## TO DO
- a) According to the sgUPFCMed package description, which distance does the method use to measure similarity between strings?
- b) Please set down, word for word, everything in the sgUPFCMed package description from "Unlike conventional numerical" down to "structures may vary.".

## SELECTED EXCERPT

::::::

Metadata-Version: 2.4
Name: sgUPFCMed
Version: 0.0.1
Summary: A library for String Grammar Unsupervised Possibilistic Fuzzy C-Medians
Author-email: Computational Intelligence Research Laboratory <cilabcmu@gmail.com>
License: MIT
Requires-Python: >=3.7
Description-Content-Type: text/markdown
License-File: LICENSE
Provides-Extra: dev
Requires-Dist: pytest; extra == "dev"
Dynamic: license-file

# What is String Grammar Fuzzy Clustering?

String Grammar Fuzzy Clustering is a clustering framework designed for syntactic or structural pattern recognition, where each data instance is represented not as a numeric vector but as a string that encodes structural information.

Unlike conventional numerical clustering method (e.g., Fuzzy C-Means), which assume that data have a fixed-length feature vector whereas structural clustering method operates directly on string data whose lengths and internal structures may vary.

In this approach, each pattern is described by a sequence of primitives (symbols) defined by grammatical rules. This is similar to how a sentence is formed from characters following syntax rules.

To measure similarity between strings, the method employs the Levenshtein distance[1], which counts the minimum number of edit operations (insertions, deletions, substitutions) required to transform on string into another.

The "fuzzy" aspect of this framework allows each string to belong to multiple clusters, with a membership degree that reflects how strongly it is associated with each cluster. This provides a more flexible and realistic clustering behavior compared to traditional "hard" clustering, which forces each sample to belong to only one group.

::::::

## RECORDED INFORMATION
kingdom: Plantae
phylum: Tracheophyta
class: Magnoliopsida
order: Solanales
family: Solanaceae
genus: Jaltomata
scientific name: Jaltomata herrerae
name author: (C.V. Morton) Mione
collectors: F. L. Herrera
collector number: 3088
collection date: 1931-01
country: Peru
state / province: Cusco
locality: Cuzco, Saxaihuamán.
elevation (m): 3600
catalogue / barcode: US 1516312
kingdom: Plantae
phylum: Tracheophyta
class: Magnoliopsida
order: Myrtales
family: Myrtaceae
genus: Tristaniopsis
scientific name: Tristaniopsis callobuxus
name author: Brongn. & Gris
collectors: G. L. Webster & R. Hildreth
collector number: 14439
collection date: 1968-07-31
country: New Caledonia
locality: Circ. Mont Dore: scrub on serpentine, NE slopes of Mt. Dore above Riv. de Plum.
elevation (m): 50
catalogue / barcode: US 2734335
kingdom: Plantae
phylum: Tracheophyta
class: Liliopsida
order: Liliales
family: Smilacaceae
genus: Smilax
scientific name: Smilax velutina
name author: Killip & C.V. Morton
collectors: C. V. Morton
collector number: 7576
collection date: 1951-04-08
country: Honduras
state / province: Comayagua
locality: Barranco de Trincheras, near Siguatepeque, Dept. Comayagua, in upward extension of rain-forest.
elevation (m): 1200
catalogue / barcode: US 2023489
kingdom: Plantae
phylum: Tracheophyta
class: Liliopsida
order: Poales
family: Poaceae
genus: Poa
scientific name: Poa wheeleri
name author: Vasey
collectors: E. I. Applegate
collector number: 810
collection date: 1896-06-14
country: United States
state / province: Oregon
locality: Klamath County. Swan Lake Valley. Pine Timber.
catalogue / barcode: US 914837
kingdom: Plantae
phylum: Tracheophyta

::::::

## ANSWERS BELOW
- a) The Levenshtein distance.

- b)
Unlike conventional numerical clustering method (e.g., Fuzzy C-Means), which assume that data have a fixed-length feature vector whereas structural clustering method operates directly on string data whose lengths and internal structures may vary.